Recorded information:
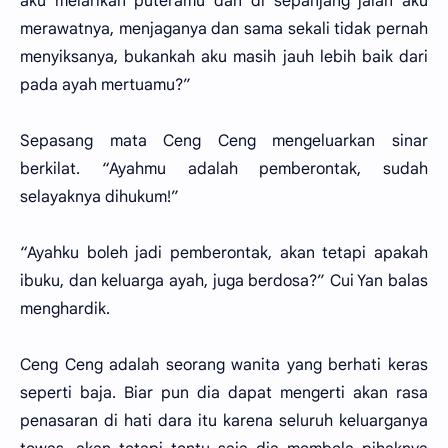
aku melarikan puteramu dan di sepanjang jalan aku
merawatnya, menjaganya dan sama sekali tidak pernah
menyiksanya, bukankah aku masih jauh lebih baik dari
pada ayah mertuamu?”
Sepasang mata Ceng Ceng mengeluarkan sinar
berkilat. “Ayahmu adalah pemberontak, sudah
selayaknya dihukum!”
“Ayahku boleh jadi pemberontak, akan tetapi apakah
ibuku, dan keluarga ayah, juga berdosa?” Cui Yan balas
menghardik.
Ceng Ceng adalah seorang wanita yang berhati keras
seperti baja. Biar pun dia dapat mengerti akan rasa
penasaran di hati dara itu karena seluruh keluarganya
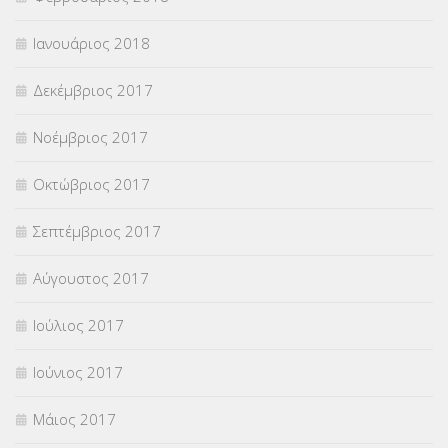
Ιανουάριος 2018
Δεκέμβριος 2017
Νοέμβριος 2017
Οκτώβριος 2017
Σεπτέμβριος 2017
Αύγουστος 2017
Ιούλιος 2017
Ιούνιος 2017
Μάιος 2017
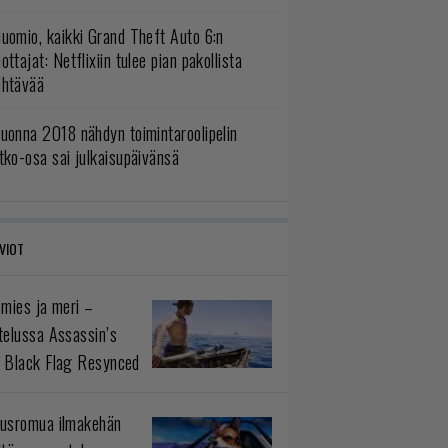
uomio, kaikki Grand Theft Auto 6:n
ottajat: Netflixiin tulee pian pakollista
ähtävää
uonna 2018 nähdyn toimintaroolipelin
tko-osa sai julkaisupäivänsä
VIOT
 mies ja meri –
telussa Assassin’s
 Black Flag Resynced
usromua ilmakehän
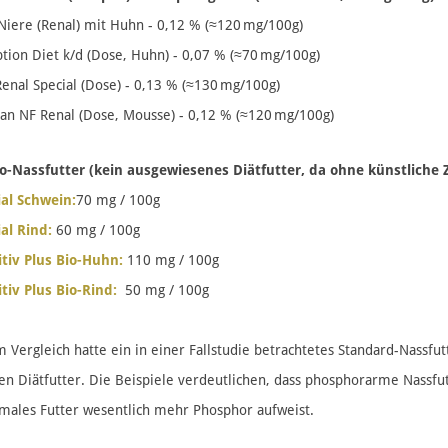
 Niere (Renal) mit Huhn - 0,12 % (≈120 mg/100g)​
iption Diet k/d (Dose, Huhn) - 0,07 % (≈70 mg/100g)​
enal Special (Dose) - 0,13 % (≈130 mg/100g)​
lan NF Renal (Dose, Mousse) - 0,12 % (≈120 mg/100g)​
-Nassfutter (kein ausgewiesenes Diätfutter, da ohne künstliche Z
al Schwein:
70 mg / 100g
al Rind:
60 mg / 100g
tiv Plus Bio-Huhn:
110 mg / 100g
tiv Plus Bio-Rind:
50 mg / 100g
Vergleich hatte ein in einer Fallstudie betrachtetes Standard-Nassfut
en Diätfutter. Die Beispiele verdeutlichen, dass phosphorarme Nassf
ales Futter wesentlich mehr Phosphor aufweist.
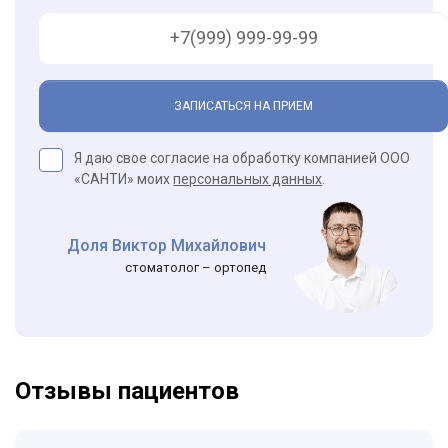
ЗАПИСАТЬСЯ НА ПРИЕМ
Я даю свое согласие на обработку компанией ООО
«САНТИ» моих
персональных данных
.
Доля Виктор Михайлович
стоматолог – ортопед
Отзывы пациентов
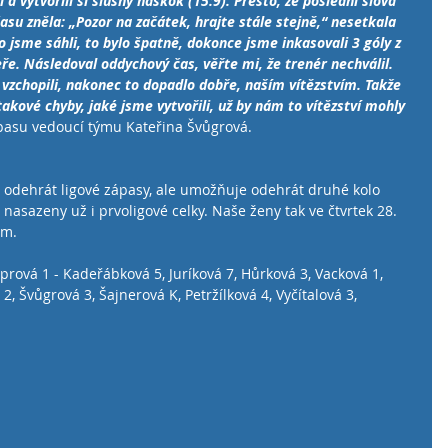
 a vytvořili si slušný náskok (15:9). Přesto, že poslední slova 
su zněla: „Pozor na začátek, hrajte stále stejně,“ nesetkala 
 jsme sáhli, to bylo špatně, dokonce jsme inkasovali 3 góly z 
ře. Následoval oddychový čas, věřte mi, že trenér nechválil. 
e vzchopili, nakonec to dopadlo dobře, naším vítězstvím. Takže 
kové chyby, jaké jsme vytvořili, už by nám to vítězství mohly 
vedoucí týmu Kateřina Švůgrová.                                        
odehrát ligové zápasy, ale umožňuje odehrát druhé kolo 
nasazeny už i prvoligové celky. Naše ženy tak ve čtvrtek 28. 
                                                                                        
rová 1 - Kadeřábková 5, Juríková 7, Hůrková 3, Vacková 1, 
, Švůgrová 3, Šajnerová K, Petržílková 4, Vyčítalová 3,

Task goal: How many lines in the entries above contain the string "Švůgrová"? Case counts. Reply with the number only.

Completed exercise: 2